Yeryüzü üzerinde sayısı giderek artan (7,3 milyar) insanlık, ihtiyaçlarını eski yöntemlerle karşılanamayacağını gördüğünden beri, varlıktaki/ bitkilerdeki etkin özellikleri tespit edip, zayıf yapılarla değiştirmeye soyunmuştur.
İstediği, ihtiyacına uygun her şeyin, en iyi konumda ve sürekli (her mevsim)elde etme çabası, etkin güçlü genlerin diğer genlere transformasyonu nun başlaması 20 yıldır sürdürülmektedir. Olumlu amaçlı ufuk yürüyüşündeki bu etkinlik , yer yer olumsuz/ istismar/ bozucu alanlara düşse de doğru ufuk yönelişinden ayrılmamamız gerekliliği zorunluluktur.
Ortak ihtiyaçları karşılamak amacıyla, kendi varlık bilincini diğer varlık bilinçleriyle dayanışma amaçlı bağlan-tılan-dırıp tümel akıl oluşturulması, diye tarif edeceğimiz bu etkinlikler; işleyişi bakımından riskler taşıması da doğaladır.
Bu risklerin kaynağı aklın tek taraflı bağlantılandırılmasıdır.
İnsanlık ortak akıl arayışıyla ufuk adımları atarken; bu akıl bağlantılarının salt/ tek taraflı/ atar damar, şeklinde oluşturulması kirliliğin içselleştirilip, yapının çürümeye dönüşmesini getirmektedir.
2) AKLIN “BAĞLARI” :
Akıl uygulamaları iki biçimde ortaya çıkmaktadır:
a- Dönüştürücü akıl ve
b- Sönümletici “akıl”.
a-Dönüştürücü akıl: hakimiyet ilişkilerinin akıl veya kuvvet ayrımından, akıl ve kuvvet beraberliğine evrilmesi, dönüştürücü aklın etkisiyle oluşacaktır.
Dönüştürücü akıl, çevresinin arınmışlığını/ netliğini önemser ve kendisine benzer şekilde gelişmişliğinin olanaklarını sağlar. Etkinliğine en yakınından başlar. Güvenli ve süren organizasyonların ancak dengeli paylaşımlar dönüşümlü görevlerle sağlanabileceğini bilir.

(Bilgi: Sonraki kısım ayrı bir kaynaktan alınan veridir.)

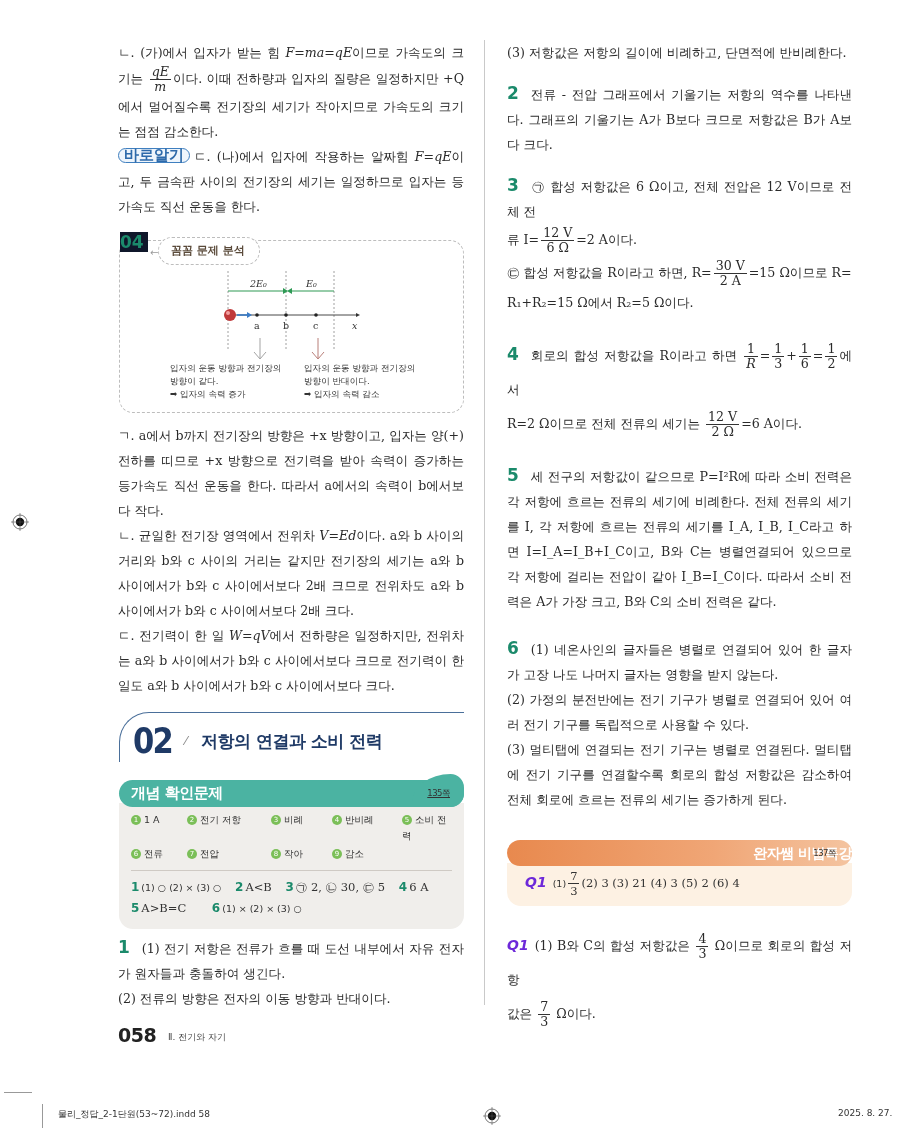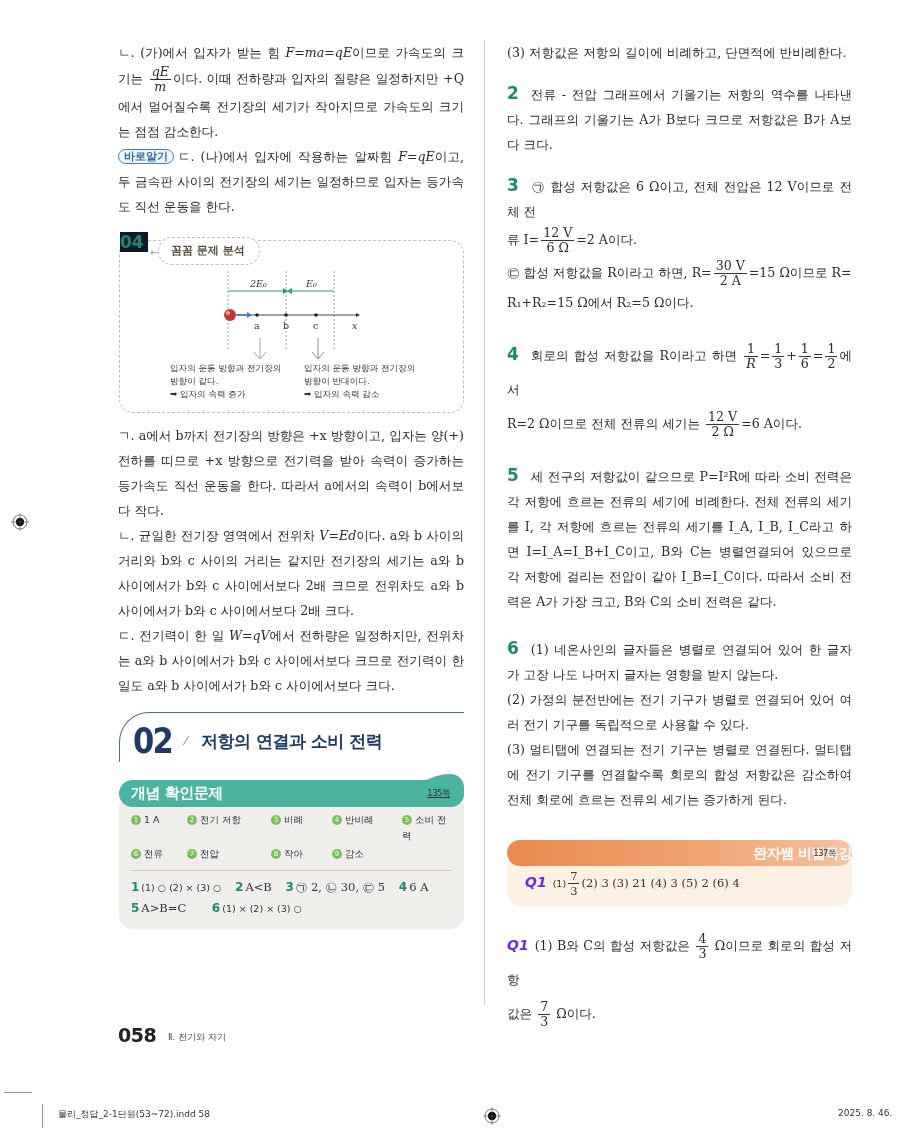--- a/index.html
+++ b/index.html
@@ -15,7 +15,7 @@
   .frac { display: inline-block; vertical-align: middle; text-align: center; line-height: 14px; margin: 0 2px; }
   .frac .num { display: block; border-bottom: 1px solid #333; padding: 0 2px; }
   .frac .den { display: block; padding: 0 2px; }
-  .tag-bar { display: inline-block; border: 1px solid #3f7fbf; color: #2e6aaa; border-radius: 9px; font-size: 11px; line-height: 13px; padding: 0 5px; font-family: "DejaVu Sans", sans-serif; font-weight: bold; background: #eef5fc; margin-right: 4px; vertical-align: 1px; }
+  .tag-bar { display: inline-block; border: 1px solid #3f7fbf; color: #2e6aaa; border-radius: 9px; font-size: 15px; line-height: 13px; padding: 0 5px; font-family: "DejaVu Sans", sans-serif; font-weight: bold; background: #eef5fc; margin-right: 4px; vertical-align: 1px; }
   .qnum { font-family: "DejaVu Sans", sans-serif; font-weight: bold; color: #1b8a6b; font-size: 17px; margin-right: 12px; }
   .mt14 { margin-top: 16px; }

Bunun için, derin nicelik, yüksek nitelik zigzaglarından ; benzer nitelikler dalgalanmasını oluşturmanın amacını güder. Bilginin danışılarak, paylaşılarak zenginleşeceği ortam için bilgi sağlayacak akılların alanını oluşturur.
Dönüştürücü aklın en büyük hedefi diğer akılların yetkinleşip güdümsüzleşmesidir. Şurası önemlidir: Güdümsüzleşmek bağımsızlaşmak değildir. Bağımsızlık söylemi esasında/derininde kendini yadsımaktır. Çünkü, evren modelde ilgi ve işlev alanlarının bağımsızlığı varlığın/değerin yapay yaşatılması demektir. Son tahlilde bağımsızlık bütünsellik sürecinde hızla gelişen yeryüzünde sosyolojik bir semptomun, kendini savunma mekanizmasından kaynaklanmaktadır.

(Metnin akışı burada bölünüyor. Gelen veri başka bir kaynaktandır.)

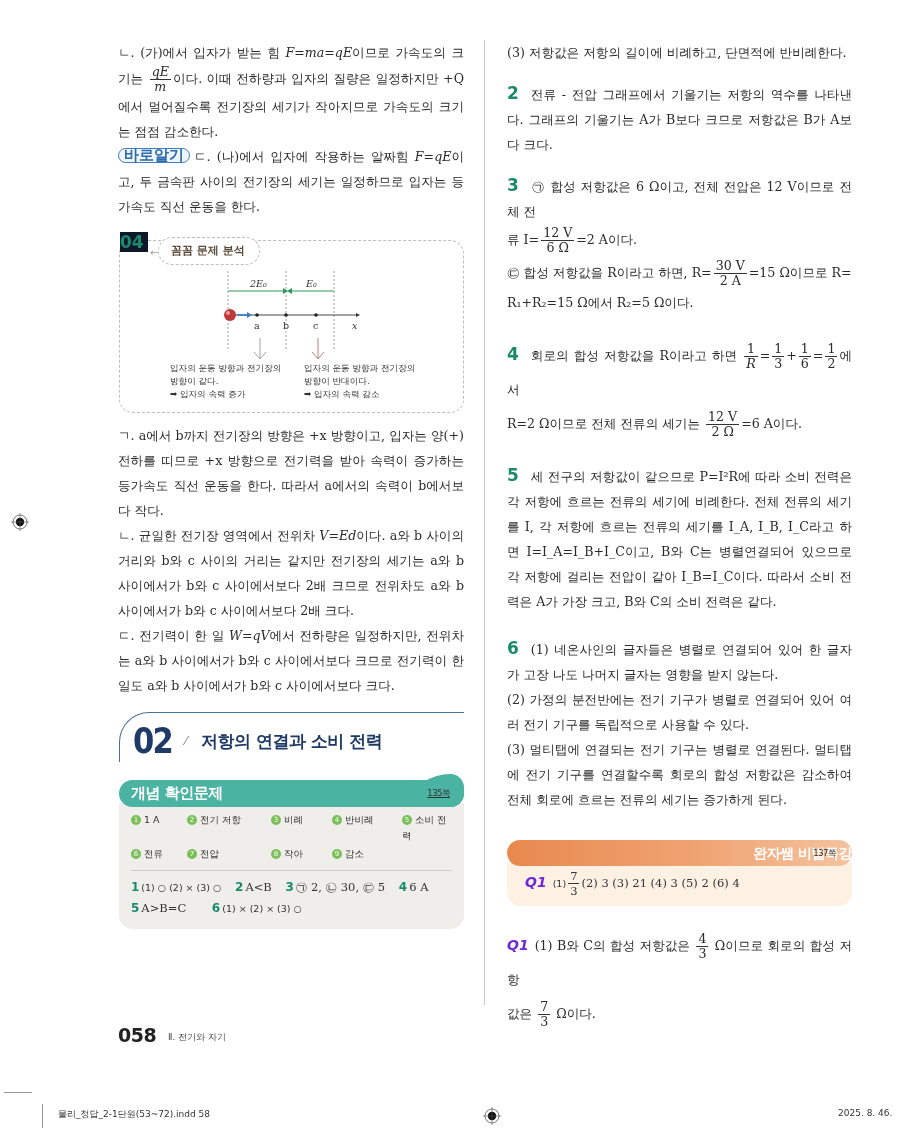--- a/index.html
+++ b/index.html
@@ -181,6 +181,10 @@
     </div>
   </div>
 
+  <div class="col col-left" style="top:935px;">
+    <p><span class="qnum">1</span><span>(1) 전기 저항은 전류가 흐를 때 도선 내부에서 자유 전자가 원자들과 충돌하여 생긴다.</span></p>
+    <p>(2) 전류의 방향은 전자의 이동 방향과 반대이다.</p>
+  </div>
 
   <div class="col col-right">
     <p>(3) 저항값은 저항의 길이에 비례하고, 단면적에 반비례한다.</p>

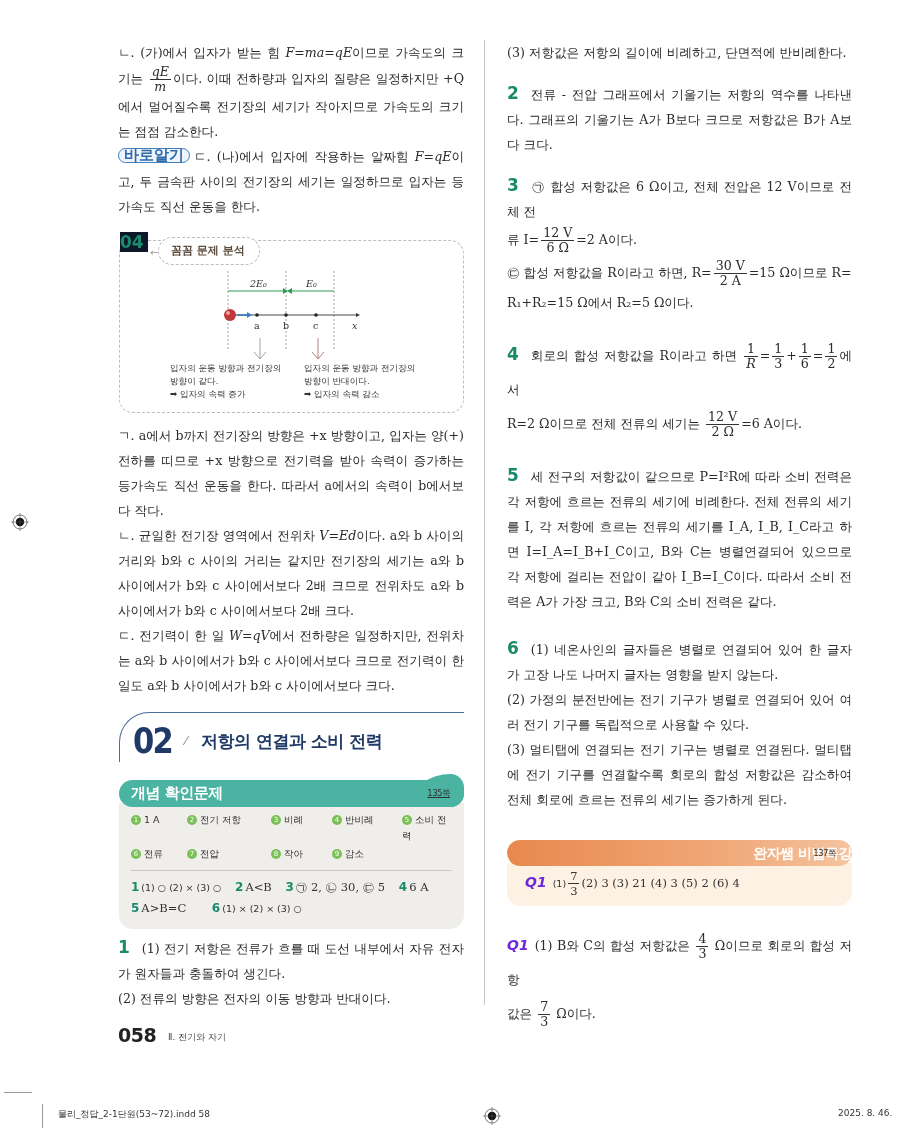--- a/index.html
+++ b/index.html
@@ -228,7 +228,7 @@
   <div class="slug-line"></div>
   <div class="slug-vbar"></div>
   <div class="slug-file">물리_정답_2-1단원(53~72).indd   58</div>
-  <div class="slug-date">2025. 8. 46.</div>
+  <div class="slug-date">2025. 8. 27.</div>
 
   <svg class="reg-mark" style="left:11px;top:513px;" viewBox="0 0 18 18">
     <circle cx="9" cy="9" r="7" fill="none" stroke="#555" stroke-width="0.8"></circle>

İlişkiler ağında beraberlik ya da farklılık tanımı kopuş sonuçlu değil, uyum amaçlı olmak-lığı
b-Sölümletici “akıl”:
Bu ara başlığa, işlevsiz akıl da diyebiliriz. Etkinliğin kaynağı olan aklın, kendini yadsıma/inkar eylemlerine( etkin-siz-liklerine/ ya da negatif etkinlik) yönelmesi paradoksal görülse de olgusaldır.

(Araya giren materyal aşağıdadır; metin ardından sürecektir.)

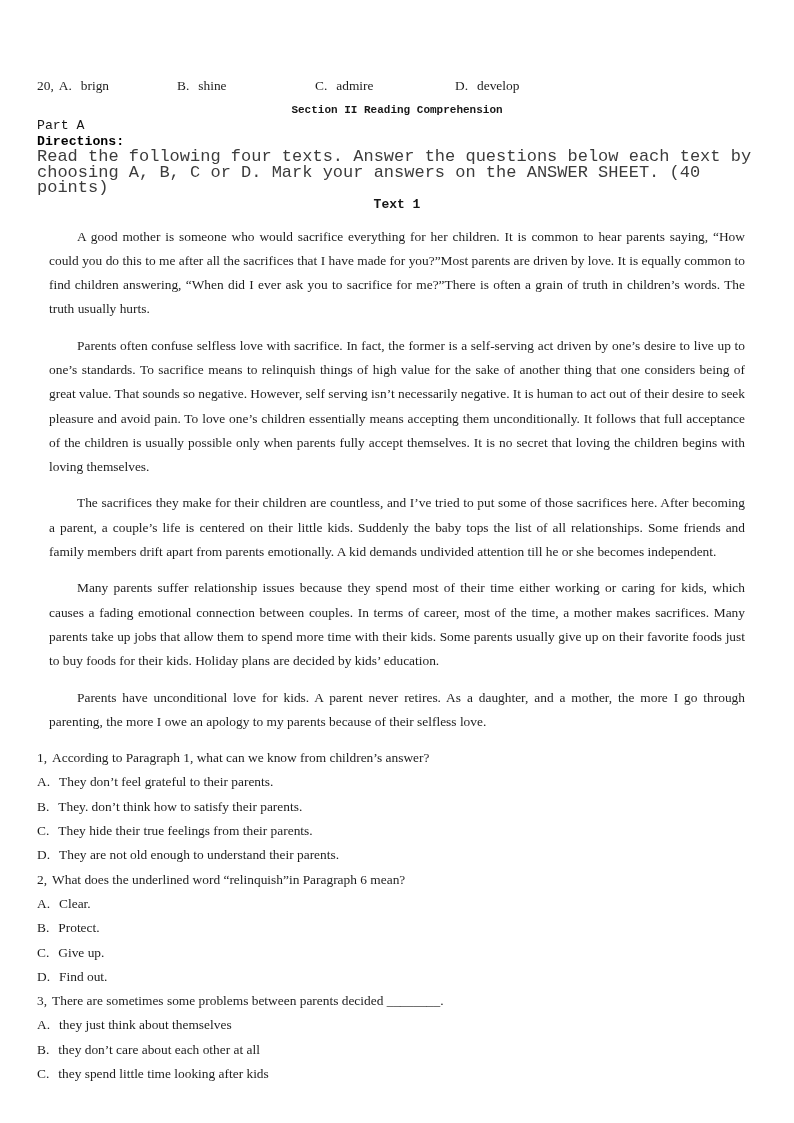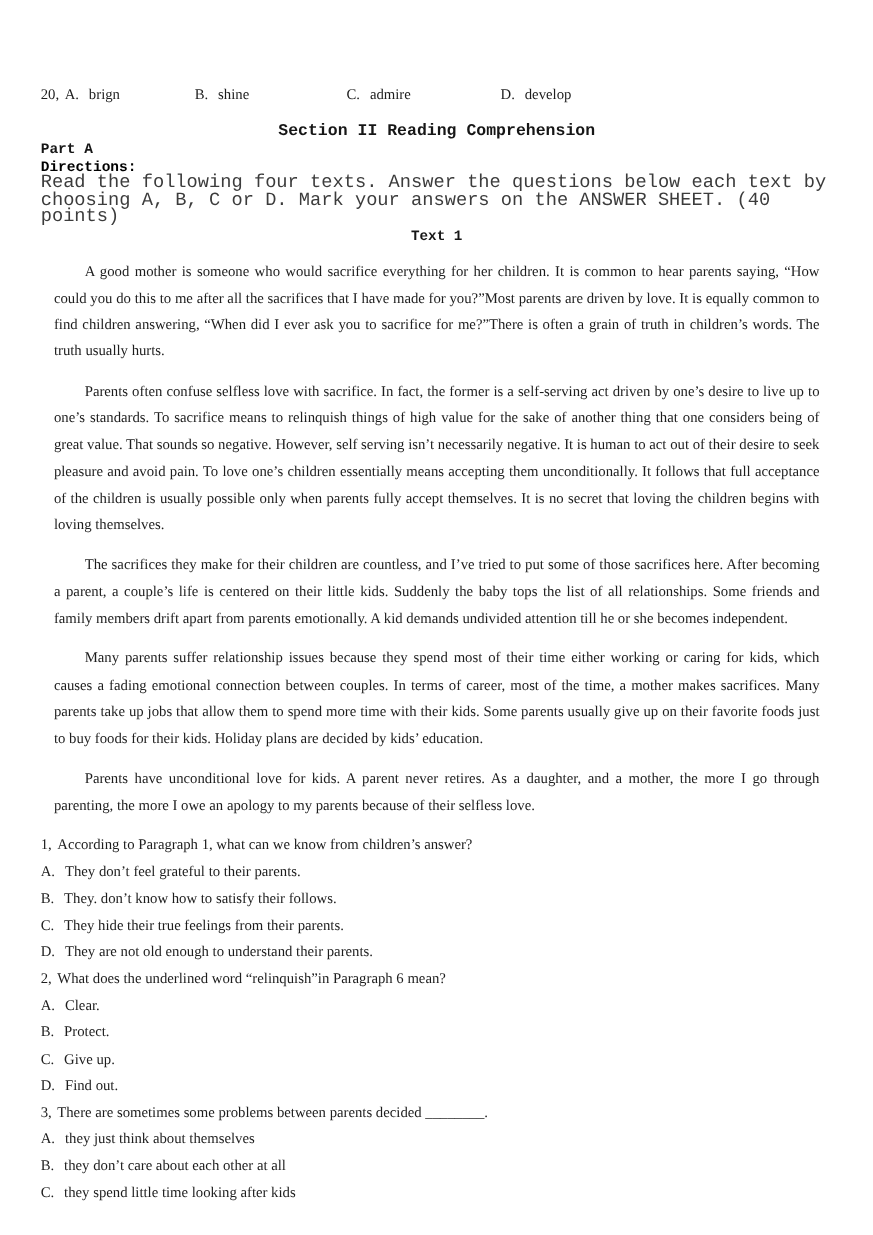--- a/index.html
+++ b/index.html
@@ -25,8 +25,8 @@
   
   .mono { font-family: "Liberation Mono", "DejaVu Sans Mono", monospace; }
   .section-title {
-    text-align: center; font-weight: bold; font-size: 15px;
-    line-height: 16px; margin-top: 18px; color: #161616;
+    text-align: center; font-weight: bold; font-size: 11px;
+    line-height: 16px; margin-top: 8px; color: #161616;
   }
   .part-label { font-weight: bold; font-size: 13.2px; line-height: 16px; color: #161616; }
   .directions-label { font-weight: bold; font-size: 13.2px; line-height: 15px; color: #000000; }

Akıl varlığını inkara, içsel özelliklerini kendini silmeye yönettiğinde oluşturur. Bu bitki yetiştiren çifçinin, o bitkileri kendine yasak kılması gibi bir durumdur.
Akıl, varlığı gereği zenginleşmeye, düşünce üretmeye kodlu olarak var olmuştur. Birey olarak insan, topluluk oluşturarak amacına ulaşmaya yöneldiğinde, engelleri daha az çabayla daha kısa sürede ve daha az kayıplı aşarak; ereğine/ kendini hoşnut edecek alanlara ulaşır.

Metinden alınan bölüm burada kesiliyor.